As we’ve seen with previous “lite” softwares, this DAW has select virtual instruments and effects so you can get the job done on a budget. Live Lite is packed with an EQ, compressor, delay, reverb, and analogue filter emulator amongst other plugins. It’s also packaged with three Ableton virtual instruments: Drum Rack, Impulse (a drum sampler), and Simpler (a powerful sampling instrument).
- Related: Ableton 11 -New Updates & Features
Take Your Pick of the Free DAWs Offered
There’s certainly no shortage of free music production software on the market, so there’s no excuse to not be making music in 2021! To recap:
- Cakewalk by BandLab is undoubtedly the most powerful of the free DAWs available, though it’s Windows-only. It’s a rebranded version of SONAR Platinum, minus the full $600 price tag, with all its professional features.

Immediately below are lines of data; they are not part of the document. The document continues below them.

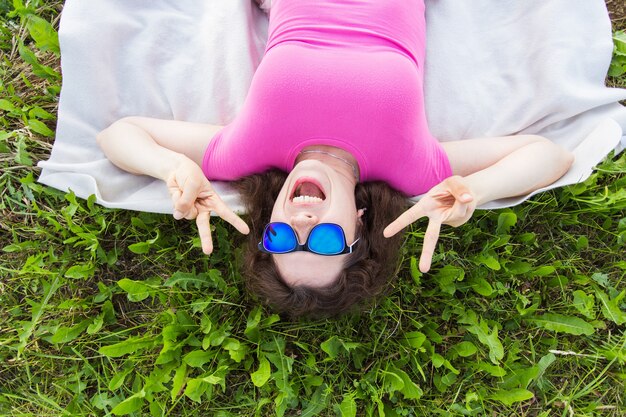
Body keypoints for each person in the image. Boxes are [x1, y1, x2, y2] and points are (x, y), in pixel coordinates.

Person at [97, 0, 574, 317]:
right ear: (361, 225)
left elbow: (119, 135)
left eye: (283, 238)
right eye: (324, 241)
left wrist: (171, 167)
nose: (302, 220)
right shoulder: (412, 168)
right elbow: (548, 155)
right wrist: (479, 189)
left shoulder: (243, 153)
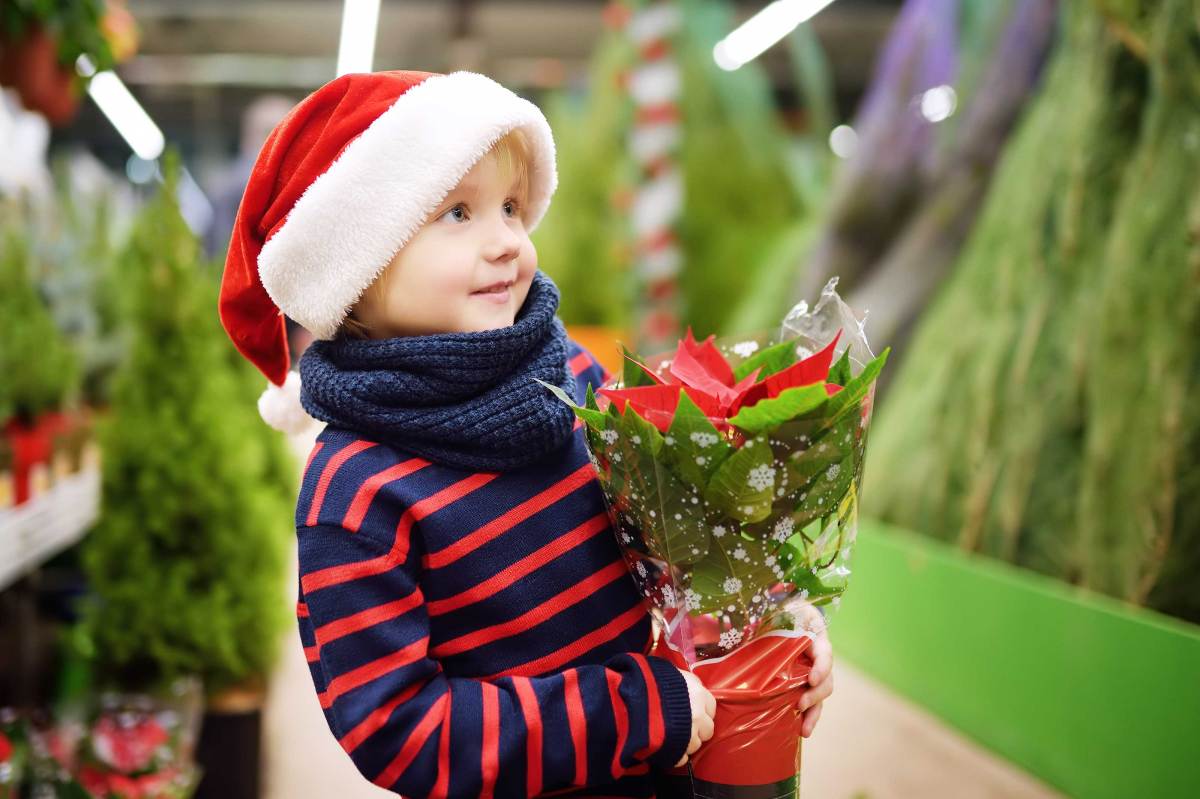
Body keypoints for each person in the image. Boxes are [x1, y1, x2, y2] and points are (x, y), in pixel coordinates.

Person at [217, 69, 831, 798]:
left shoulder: (572, 375)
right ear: (357, 265)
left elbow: (671, 546)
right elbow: (399, 728)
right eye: (457, 213)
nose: (508, 239)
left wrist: (768, 618)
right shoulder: (354, 490)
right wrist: (629, 714)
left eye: (510, 206)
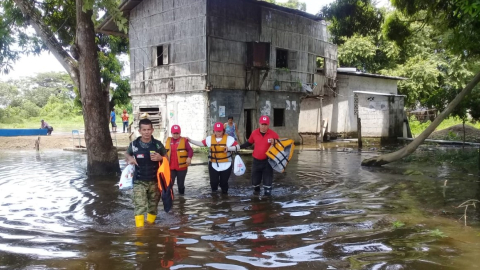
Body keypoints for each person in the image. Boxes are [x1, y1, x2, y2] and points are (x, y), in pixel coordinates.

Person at [125, 118, 168, 227]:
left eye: (149, 129)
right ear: (139, 131)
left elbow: (167, 159)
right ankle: (139, 231)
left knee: (153, 207)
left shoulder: (158, 145)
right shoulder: (134, 144)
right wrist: (130, 158)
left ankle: (150, 227)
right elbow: (126, 154)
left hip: (155, 181)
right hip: (139, 181)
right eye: (144, 130)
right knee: (140, 206)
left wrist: (161, 158)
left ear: (152, 130)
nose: (146, 132)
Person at [227, 116, 278, 196]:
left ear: (268, 125)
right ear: (259, 124)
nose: (263, 126)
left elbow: (281, 147)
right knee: (255, 185)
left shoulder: (273, 134)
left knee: (268, 188)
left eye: (265, 124)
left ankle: (267, 205)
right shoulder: (254, 133)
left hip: (268, 162)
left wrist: (275, 142)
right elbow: (249, 143)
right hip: (256, 162)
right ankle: (256, 202)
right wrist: (238, 147)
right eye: (262, 124)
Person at [188, 122, 239, 194]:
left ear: (223, 131)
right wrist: (190, 140)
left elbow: (238, 147)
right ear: (214, 131)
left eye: (220, 131)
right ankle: (214, 199)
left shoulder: (229, 139)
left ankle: (224, 198)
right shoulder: (209, 139)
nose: (218, 133)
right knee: (213, 183)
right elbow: (201, 143)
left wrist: (229, 148)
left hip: (226, 164)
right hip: (213, 164)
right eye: (216, 131)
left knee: (223, 183)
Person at [165, 125, 193, 195]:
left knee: (180, 184)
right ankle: (170, 198)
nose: (175, 135)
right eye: (174, 133)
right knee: (169, 184)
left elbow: (190, 150)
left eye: (177, 133)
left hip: (182, 167)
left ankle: (181, 198)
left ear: (180, 133)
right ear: (171, 133)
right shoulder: (168, 140)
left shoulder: (184, 140)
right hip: (171, 167)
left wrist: (189, 157)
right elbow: (163, 151)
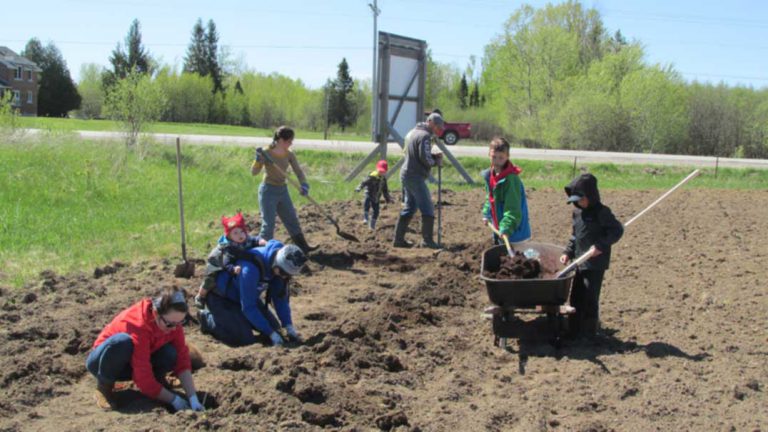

- Garageband, Pro Tools First, Cubase LE, PreSonus Studio One 5 Prime, and Ableton Live Lite are all compact versions of their full-featured (and expensive) counterparts. They’re a great way to experiment and find a DAW that suits your workflow. For many purposes they offer a complete experience, though you may consider upgrading down the road. Keep in mind that Cubase and Ableton require a code that you can only acquire through purchased hardware.
- Audacity is a widely recognized open source program for Mac OS X, Windows, and Linux. It’s been around for years and isn’t limited to a single operating system—a fantastic place to begin.
- Tracktion, SoundBridge, and Ohm Studio are very comprehensive, though Tracktion is likely the best and most familiar experience for a free DAW.